Hello all,
I was having a great deal of pain getting some models to run with dimensionality issues, which I was able to fix by turning the observed y values into a numpy array then taking the 0th dimension, as in:
batter_idx, batters = factorize(in_play_velos,'BatterId')
coords = {'batter': batters, 'obs_id': np.arange(in_play_velos.select(pl.col('BatExitVelo')).shape[0]) }
with pm.Model(coords=coords) as model:
EV_prior = pm.Normal('EV_prior',mu=80,sigma=2.5,dims='batter')
sigma = pm.Exponential('sigma',2.5)
y = pm.Normal('y', EV_prior[batter_idx],sigma=sigma, observed =exit_velos[:,0], dims='obs_id')
trace = pm.sample_prior_predictive(1000)
trace.extend(pm.sample(chains=4, cores=4, random_seed=0))
pm.sample_posterior_predictive(trace, extend_inferencedata=True)
But, when I try to get any az. summary information, even with specifying the group and var_names as in [this example](https://discourse.pymc.io/t/arviz-summary-valueerror/12558/3)
, it throws the following error:
---------------------------------------------------------------------------
ValueError Traceback (most recent call last)
File ~\anaconda3\Lib\site-packages\pandas\core\internals\blocks.py:1429, in Block.setitem(self, indexer, value, using_cow)
1428 try:
-> 1429 values[indexer] = casted
1430 except (TypeError, ValueError) as err:
ValueError: could not broadcast input array from shape (9,2) into shape (9,)
The above exception was the direct cause of the following exception:
ValueError Traceback (most recent call last)
Cell In[18], line 1
----> 1 az.summary(trace)
File ~\anaconda3\Lib\site-packages\arviz\stats\stats.py:1509, in summary(data, var_names, filter_vars, group, fmt, kind, round_to, circ_var_names, stat_focus, stat_funcs, extend, hdi_prob, skipna, labeller, coords, index_origin, order)
1505 indices = []
1506 for i, (var_name, sel, isel, values) in enumerate(
1507 xarray_var_iter(joined, skip_dims={"metric"})
1508 ):
-> 1509 summary_df.iloc[i] = values
1510 indices.append(labeller.make_label_flat(var_name, sel, isel))

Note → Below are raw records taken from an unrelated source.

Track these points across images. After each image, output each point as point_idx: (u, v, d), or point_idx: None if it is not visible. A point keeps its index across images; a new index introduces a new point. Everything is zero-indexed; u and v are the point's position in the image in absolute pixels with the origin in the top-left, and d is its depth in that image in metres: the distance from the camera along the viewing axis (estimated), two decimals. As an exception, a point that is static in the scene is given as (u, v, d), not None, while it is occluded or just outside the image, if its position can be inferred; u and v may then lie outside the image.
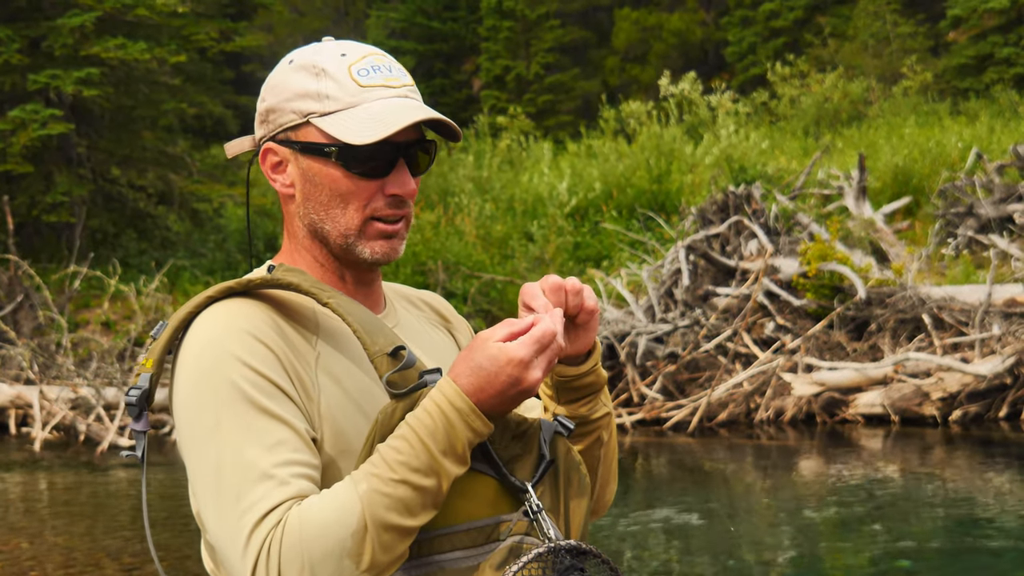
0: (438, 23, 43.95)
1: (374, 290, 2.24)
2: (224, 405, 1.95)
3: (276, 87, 2.17)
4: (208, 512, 1.95)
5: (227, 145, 2.25)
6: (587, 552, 2.00)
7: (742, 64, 38.91)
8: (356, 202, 2.12)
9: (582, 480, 2.14)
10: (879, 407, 15.22)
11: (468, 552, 2.00)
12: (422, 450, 1.91)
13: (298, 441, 1.96)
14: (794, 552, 9.69)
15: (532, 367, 1.95)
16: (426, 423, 1.93)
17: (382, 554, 1.88)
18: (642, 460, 14.48)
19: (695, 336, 16.82)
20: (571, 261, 22.19)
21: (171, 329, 2.04)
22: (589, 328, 2.18)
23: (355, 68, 2.12)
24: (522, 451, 2.08)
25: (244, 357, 1.98)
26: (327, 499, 1.89)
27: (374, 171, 2.11)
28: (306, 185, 2.14)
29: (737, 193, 18.52)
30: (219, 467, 1.93)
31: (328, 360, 2.08)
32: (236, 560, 1.89)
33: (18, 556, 10.38)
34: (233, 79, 36.31)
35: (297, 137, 2.13)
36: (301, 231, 2.18)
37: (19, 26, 23.99)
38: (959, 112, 29.13)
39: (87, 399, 17.34)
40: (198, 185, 26.72)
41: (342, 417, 2.03)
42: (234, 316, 2.03)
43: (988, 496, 11.63)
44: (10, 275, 20.95)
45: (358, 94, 2.10)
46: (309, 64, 2.14)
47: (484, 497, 2.02)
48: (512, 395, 1.96)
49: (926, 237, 20.51)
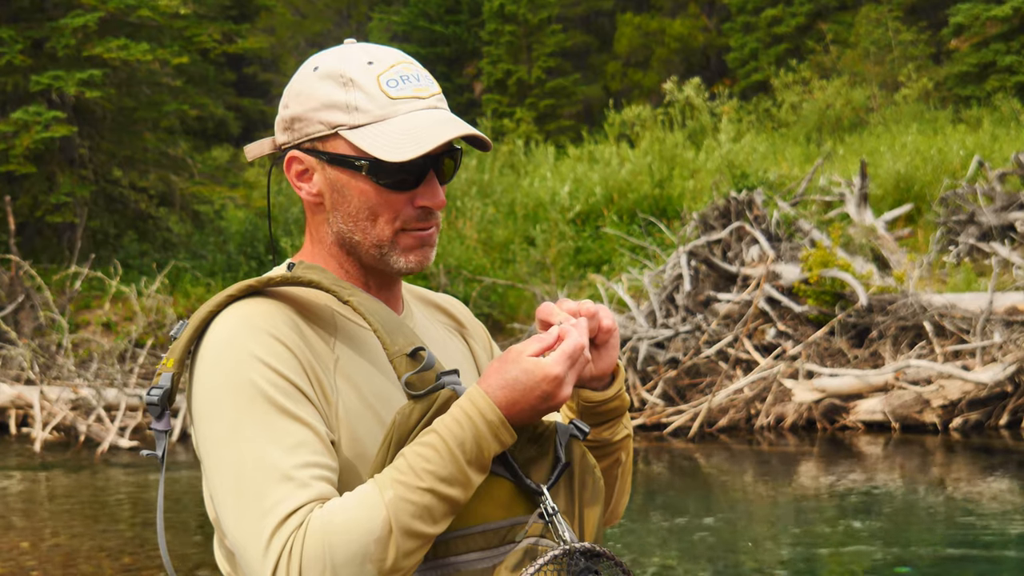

1511 summary_df.index = indices
File ~\anaconda3\Lib\site-packages\pandas\core\indexing.py:911, in _LocationIndexer.__setitem__(self, key, value)

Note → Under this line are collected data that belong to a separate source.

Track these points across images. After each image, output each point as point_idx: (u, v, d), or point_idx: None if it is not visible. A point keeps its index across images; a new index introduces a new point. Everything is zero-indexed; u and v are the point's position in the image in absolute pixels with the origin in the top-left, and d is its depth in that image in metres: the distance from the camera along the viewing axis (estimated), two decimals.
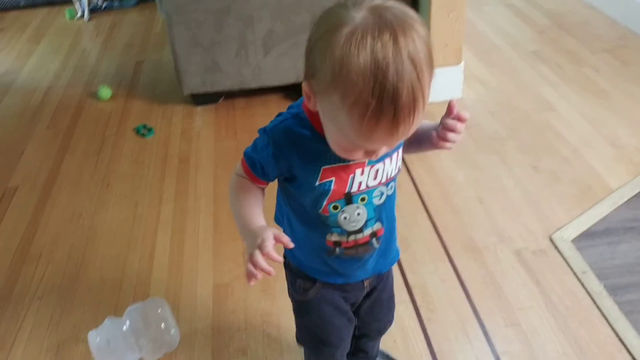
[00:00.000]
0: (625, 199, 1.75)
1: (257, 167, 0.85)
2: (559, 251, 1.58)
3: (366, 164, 0.82)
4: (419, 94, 0.65)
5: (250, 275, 0.77)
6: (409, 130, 0.68)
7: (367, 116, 0.65)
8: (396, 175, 0.88)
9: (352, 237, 0.89)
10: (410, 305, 1.45)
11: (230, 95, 2.42)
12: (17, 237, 1.77)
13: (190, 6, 2.13)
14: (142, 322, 1.33)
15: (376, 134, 0.67)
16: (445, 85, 2.27)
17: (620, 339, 1.33)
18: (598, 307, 1.41)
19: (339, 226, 0.87)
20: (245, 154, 0.87)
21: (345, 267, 0.95)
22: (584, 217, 1.69)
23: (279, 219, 0.98)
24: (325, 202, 0.84)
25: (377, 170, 0.84)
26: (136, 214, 1.83)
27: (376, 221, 0.90)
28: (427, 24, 2.48)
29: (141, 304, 1.39)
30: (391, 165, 0.86)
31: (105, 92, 2.50)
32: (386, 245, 0.96)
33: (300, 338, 1.12)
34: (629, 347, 1.30)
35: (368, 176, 0.83)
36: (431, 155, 1.98)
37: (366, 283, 1.03)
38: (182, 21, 2.15)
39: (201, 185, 1.94)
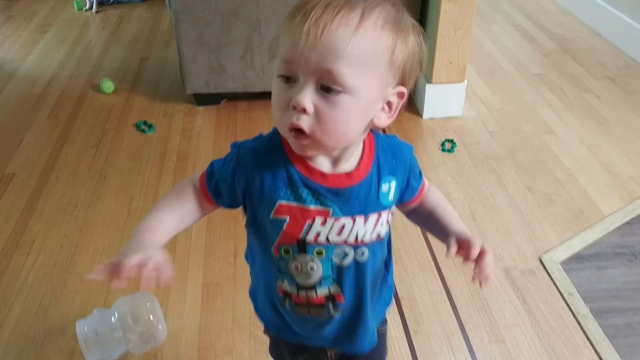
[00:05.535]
0: (617, 225, 1.77)
1: (212, 180, 0.77)
2: (547, 272, 1.59)
3: (330, 214, 0.73)
4: (338, 10, 0.64)
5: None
6: (320, 34, 0.64)
7: (287, 20, 0.68)
8: (372, 242, 0.77)
9: (302, 292, 0.78)
10: (398, 317, 1.46)
11: (233, 97, 2.44)
12: (11, 223, 1.77)
13: (199, 6, 2.14)
14: (130, 316, 1.33)
15: (291, 34, 0.67)
16: (446, 103, 2.29)
17: None
18: (582, 329, 1.42)
19: (289, 273, 0.78)
20: (211, 163, 0.79)
21: (298, 325, 0.84)
22: (574, 240, 1.70)
23: (247, 255, 0.89)
24: (276, 241, 0.75)
25: (343, 226, 0.74)
26: (131, 208, 1.84)
27: (334, 282, 0.78)
28: (433, 40, 2.46)
29: (130, 297, 1.40)
30: (364, 227, 0.75)
31: (108, 85, 2.51)
32: (351, 321, 0.83)
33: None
34: None
35: (330, 229, 0.73)
36: (428, 170, 1.99)
37: (330, 353, 0.89)
38: (190, 20, 2.17)
39: None
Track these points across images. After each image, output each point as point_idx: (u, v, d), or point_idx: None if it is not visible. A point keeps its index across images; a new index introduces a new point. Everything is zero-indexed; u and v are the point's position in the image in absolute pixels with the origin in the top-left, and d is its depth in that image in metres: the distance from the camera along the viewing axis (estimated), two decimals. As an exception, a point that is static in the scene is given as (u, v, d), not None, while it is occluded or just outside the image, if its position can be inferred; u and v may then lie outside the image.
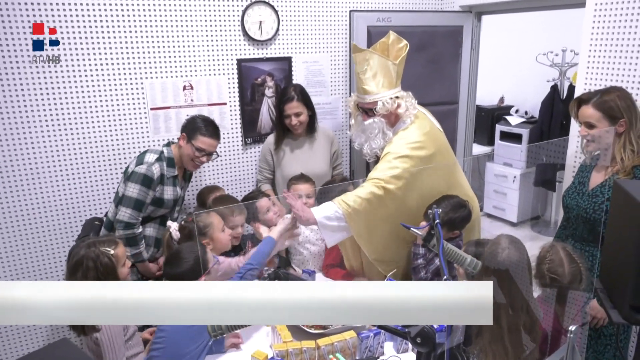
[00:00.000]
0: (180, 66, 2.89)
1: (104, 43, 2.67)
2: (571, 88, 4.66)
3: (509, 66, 5.52)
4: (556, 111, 4.83)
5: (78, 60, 2.63)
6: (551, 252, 1.80)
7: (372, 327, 1.94)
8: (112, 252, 1.85)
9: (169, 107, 2.91)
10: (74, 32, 2.58)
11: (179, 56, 2.87)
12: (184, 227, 2.22)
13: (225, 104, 3.07)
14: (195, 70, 2.94)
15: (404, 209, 2.31)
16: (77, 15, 2.57)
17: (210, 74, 2.98)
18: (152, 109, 2.87)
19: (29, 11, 2.47)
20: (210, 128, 2.51)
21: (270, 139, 3.01)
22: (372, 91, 2.35)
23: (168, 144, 2.55)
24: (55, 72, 2.59)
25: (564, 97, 4.82)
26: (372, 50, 2.39)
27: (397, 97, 2.36)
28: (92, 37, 2.63)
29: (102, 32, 2.65)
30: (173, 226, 2.22)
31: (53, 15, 2.52)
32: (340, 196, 2.26)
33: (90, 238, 1.94)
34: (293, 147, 2.97)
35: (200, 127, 2.48)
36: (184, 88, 2.93)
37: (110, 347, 1.77)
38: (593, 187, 2.09)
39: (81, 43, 2.61)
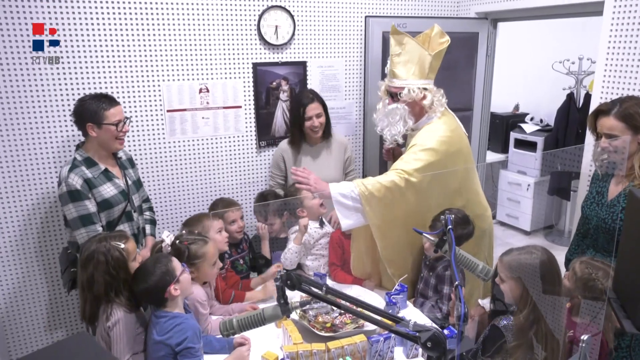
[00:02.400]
0: (197, 69, 2.93)
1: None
2: (587, 96, 4.62)
3: (525, 74, 5.49)
4: (572, 120, 4.79)
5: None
6: (590, 268, 1.74)
7: (382, 331, 1.94)
8: (122, 246, 1.87)
9: (184, 110, 2.95)
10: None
11: (196, 59, 2.91)
12: (177, 248, 2.02)
13: (240, 107, 3.10)
14: (212, 73, 2.97)
15: (424, 205, 2.30)
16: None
17: (226, 77, 3.02)
18: (168, 110, 2.91)
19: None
20: (105, 99, 2.27)
21: (283, 144, 2.98)
22: (401, 76, 2.36)
23: (77, 147, 2.36)
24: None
25: (580, 105, 4.78)
26: (411, 37, 2.37)
27: (424, 89, 2.36)
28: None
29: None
30: (167, 240, 2.02)
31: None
32: (361, 179, 2.26)
33: (101, 233, 1.96)
34: (307, 153, 2.94)
35: (98, 106, 2.24)
36: (200, 91, 2.97)
37: (119, 337, 1.79)
38: (612, 197, 2.08)
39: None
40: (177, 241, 2.05)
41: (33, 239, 2.73)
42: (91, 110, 2.23)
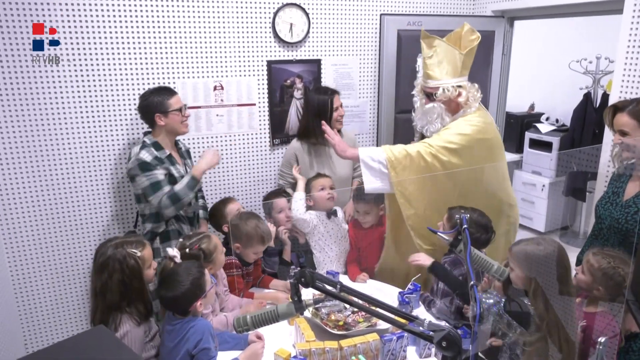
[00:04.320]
0: (212, 67, 2.94)
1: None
2: (605, 96, 4.55)
3: (541, 73, 5.42)
4: (588, 120, 4.72)
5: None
6: (607, 257, 1.74)
7: (395, 330, 1.93)
8: (138, 254, 1.85)
9: (199, 107, 2.97)
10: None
11: (211, 57, 2.92)
12: (190, 255, 2.02)
13: (254, 104, 3.10)
14: (226, 71, 2.98)
15: (450, 185, 2.37)
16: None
17: (240, 75, 3.03)
18: (183, 108, 2.92)
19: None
20: (165, 91, 2.49)
21: (296, 143, 2.97)
22: (435, 77, 2.43)
23: (145, 134, 2.57)
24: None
25: (597, 105, 4.71)
26: (441, 38, 2.44)
27: (459, 86, 2.42)
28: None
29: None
30: (177, 257, 1.97)
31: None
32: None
33: (117, 238, 1.95)
34: (320, 151, 2.94)
35: (161, 97, 2.45)
36: (215, 88, 2.98)
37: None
38: (627, 197, 2.05)
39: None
40: (187, 250, 2.04)
41: (37, 254, 2.78)
42: (156, 102, 2.45)
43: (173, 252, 1.95)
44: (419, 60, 2.80)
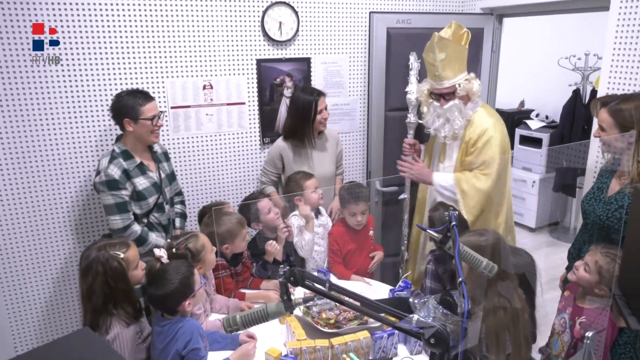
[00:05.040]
0: (201, 66, 2.93)
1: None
2: (594, 93, 4.59)
3: (530, 70, 5.46)
4: (578, 116, 4.76)
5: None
6: (613, 257, 1.81)
7: (386, 328, 1.94)
8: (122, 255, 1.84)
9: (188, 106, 2.95)
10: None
11: (200, 56, 2.91)
12: (178, 255, 2.01)
13: (244, 103, 3.09)
14: (216, 70, 2.97)
15: (495, 189, 2.61)
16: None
17: (230, 74, 3.01)
18: (172, 107, 2.91)
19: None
20: (141, 95, 2.38)
21: (281, 142, 2.95)
22: (449, 76, 2.54)
23: (116, 140, 2.47)
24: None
25: (586, 101, 4.75)
26: (446, 38, 2.54)
27: (467, 79, 2.57)
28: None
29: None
30: (164, 257, 1.95)
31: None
32: (458, 173, 2.62)
33: (102, 240, 1.94)
34: (306, 149, 2.94)
35: (134, 101, 2.34)
36: (204, 87, 2.97)
37: (120, 351, 1.77)
38: (610, 194, 2.07)
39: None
40: (174, 250, 2.03)
41: (30, 244, 2.76)
42: (128, 106, 2.34)
43: (160, 252, 1.94)
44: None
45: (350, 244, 2.70)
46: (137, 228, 2.40)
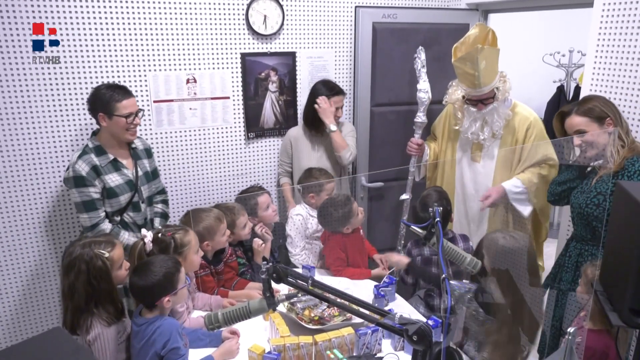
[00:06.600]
0: (184, 59, 2.88)
1: (103, 42, 2.65)
2: (577, 89, 4.63)
3: (515, 66, 5.46)
4: (562, 112, 4.79)
5: (77, 60, 2.61)
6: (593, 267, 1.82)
7: (370, 324, 1.93)
8: (107, 255, 1.81)
9: (172, 100, 2.91)
10: (73, 32, 2.57)
11: (183, 49, 2.86)
12: (161, 241, 2.01)
13: (228, 97, 3.06)
14: (199, 64, 2.93)
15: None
16: (77, 16, 2.55)
17: (214, 68, 2.97)
18: (155, 101, 2.86)
19: (29, 11, 2.45)
20: (119, 91, 2.30)
21: (293, 131, 3.08)
22: (489, 82, 2.52)
23: (93, 134, 2.39)
24: (55, 72, 2.57)
25: (570, 98, 4.79)
26: (480, 43, 2.52)
27: (502, 80, 2.59)
28: (92, 37, 2.61)
29: (102, 31, 2.64)
30: (148, 237, 1.99)
31: (53, 15, 2.50)
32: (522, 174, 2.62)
33: (87, 237, 1.90)
34: (314, 141, 3.05)
35: (111, 96, 2.26)
36: (188, 81, 2.92)
37: (102, 351, 1.75)
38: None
39: (81, 43, 2.59)
40: (160, 234, 2.01)
41: (36, 240, 2.70)
42: (103, 101, 2.26)
43: (146, 232, 1.94)
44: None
45: (350, 247, 2.66)
46: (105, 227, 2.32)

908 self._has_valid_setitem_indexer(key)
910 iloc = self if self.name == "iloc" else self.obj.iloc
--> 911 iloc._setitem_with_indexer(indexer, value, self.name)
File ~\anaconda3\Lib\site-packages\pandas\core\indexing.py:1944, in _iLocIndexer._setitem_with_indexer(self, indexer, value, name)
1942 self._setitem_with_indexer_split_path(indexer, value, name)
1943 else:
-> 1944 self._setitem_single_block(indexer, value, name)
File ~\anaconda3\Lib\site-packages\pandas\core\indexing.py:2218, in _iLocIndexer._setitem_single_block(self, indexer, value, name)
2215 self.obj._check_is_chained_assignment_possible()
2217 # actually do the set
-> 2218 self.obj._mgr = self.obj._mgr.setitem(indexer=indexer, value=value)
2219 self.obj._maybe_update_cacher(clear=True, inplace=True)
File ~\anaconda3\Lib\site-packages\pandas\core\internals\managers.py:415, in BaseBlockManager.setitem(self, indexer, value, warn)
411 # No need to split if we either set all columns or on a single block
412 # manager
413 self = self.copy()
--> 415 return self.apply("setitem", indexer=indexer, value=value)
File ~\anaconda3\Lib\site-packages\pandas\core\internals\managers.py:363, in BaseBlockManager.apply(self, f, align_keys, **kwargs)
361 applied = b.apply(f, **kwargs)
362 else:
--> 363 applied = getattr(b, f)(**kwargs)
364 result_blocks = extend_blocks(applied, result_blocks)
366 out = type(self).from_blocks(result_blocks, self.axes)
File ~\anaconda3\Lib\site-packages\pandas\core\internals\blocks.py:1432, in Block.setitem(self, indexer, value, using_cow)
1430 except (TypeError, ValueError) as err:
1431 if is_list_like(casted):
-> 1432 raise ValueError(
1433 "setting an array element with a sequence."
1434 ) from err
1435 raise
1436 return self
ValueError: setting an array element with a sequence.
I’m not sure if I actually fixed the dimensionality problems from my model or not! I am essentially trying to get posteriors for each batter based on differing lengths of observations aggregated as the y_observed. I have read all about data containers and dimensionality and so on but I’m still extremely stuck.